- _WHAT TO DO_:
Reproduce the text of the records below line by line, without changing a word, and leave the pictures out.

- _GIVEN RECORDS_:
● ● ●

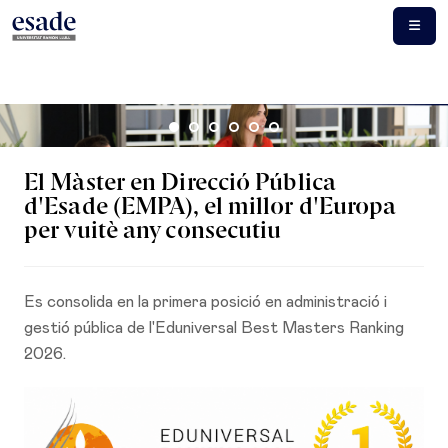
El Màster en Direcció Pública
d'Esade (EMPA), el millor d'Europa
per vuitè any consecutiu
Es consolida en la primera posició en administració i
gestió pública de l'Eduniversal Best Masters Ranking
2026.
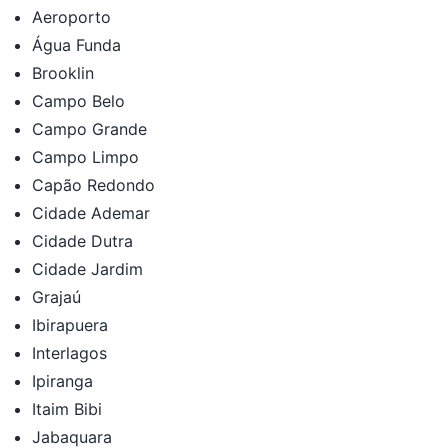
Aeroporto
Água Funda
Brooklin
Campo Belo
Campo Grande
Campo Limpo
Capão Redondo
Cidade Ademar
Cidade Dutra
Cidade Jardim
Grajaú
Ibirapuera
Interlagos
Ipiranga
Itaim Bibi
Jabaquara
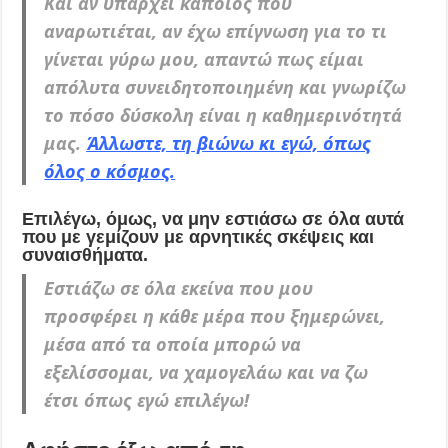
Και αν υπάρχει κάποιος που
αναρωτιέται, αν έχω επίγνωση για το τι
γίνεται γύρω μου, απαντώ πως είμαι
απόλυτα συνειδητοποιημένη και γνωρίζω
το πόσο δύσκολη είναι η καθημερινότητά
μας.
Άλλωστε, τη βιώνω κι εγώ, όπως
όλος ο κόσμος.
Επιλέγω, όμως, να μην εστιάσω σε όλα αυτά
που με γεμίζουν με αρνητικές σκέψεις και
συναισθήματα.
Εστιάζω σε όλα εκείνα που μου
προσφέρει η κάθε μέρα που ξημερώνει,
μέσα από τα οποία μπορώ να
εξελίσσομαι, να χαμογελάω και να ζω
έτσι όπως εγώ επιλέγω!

● ● ●

- _WRITTEN SOLUTION_:
El Màster en Direcció Pública
d'Esade (EMPA), el millor d'Europa
per vuitè any consecutiu
Es consolida en la primera posició en administració i
gestió pública de l'Eduniversal Best Masters Ranking
2026.
Aeroporto
Água Funda
Brooklin
Campo Belo
Campo Grande
Campo Limpo
Capão Redondo
Cidade Ademar
Cidade Dutra
Cidade Jardim
Grajaú
Ibirapuera
Interlagos
Ipiranga
Itaim Bibi
Jabaquara
Και αν υπάρχει κάποιος που
αναρωτιέται, αν έχω επίγνωση για το τι
γίνεται γύρω μου, απαντώ πως είμαι
απόλυτα συνειδητοποιημένη και γνωρίζω
το πόσο δύσκολη είναι η καθημερινότητά
μας.
Άλλωστε, τη βιώνω κι εγώ, όπως
όλος ο κόσμος.
Επιλέγω, όμως, να μην εστιάσω σε όλα αυτά
που με γεμίζουν με αρνητικές σκέψεις και
συναισθήματα.
Εστιάζω σε όλα εκείνα που μου
προσφέρει η κάθε μέρα που ξημερώνει,
μέσα από τα οποία μπορώ να
εξελίσσομαι, να χαμογελάω και να ζω
έτσι όπως εγώ επιλέγω!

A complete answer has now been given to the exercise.